NEW YORK, April 27 (Reuters) - Crude settled lower on Monday as ample global supply blunted support from the conflict in Yemen and the falling number of U.S. rigs drilling for oil and kept traders cautious after prices reached 2015 peaks last week.
U.S. commercial crude inventories have risen for 15 straight weeks to a record 489 million barrels even with the recent fall in drilling activity.
"While the situation in Yemen and the falling U.S. rig count have supported, some caution remains because we have not seen evidence the cuts in drilling have translated into lower inventories," said Gene McGillian, senior analyst at Tradition Energy in Stamford, Connecticut.

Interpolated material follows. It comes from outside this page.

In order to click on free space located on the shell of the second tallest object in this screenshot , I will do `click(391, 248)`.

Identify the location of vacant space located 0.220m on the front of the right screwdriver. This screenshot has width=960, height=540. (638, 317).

Brent June crude futures fell 45 cents to settle at $64.83 a barrel, having swung from $64.40 to $65.61. Friday's $65.80 intraday high was a 2015 peak.
U.S. June crude slipped 16 cents to settle at $56.99, having traded from $56.52 to $57.89. It hit a 2015 peak of $58.41 last Thursday.
Brent's premium to U.S. crude <CL-LCO1=R> reached $8.33 a barrel on Monday, but ended at $7.84 based on settlements falling short of Friday's $8.43 peak.
Another sign of plentiful supply was news that Saudi Arabia's Oil Minister Ali al-Naimi told officials in Beijing that the kingdom is ready to supply China with additional oil.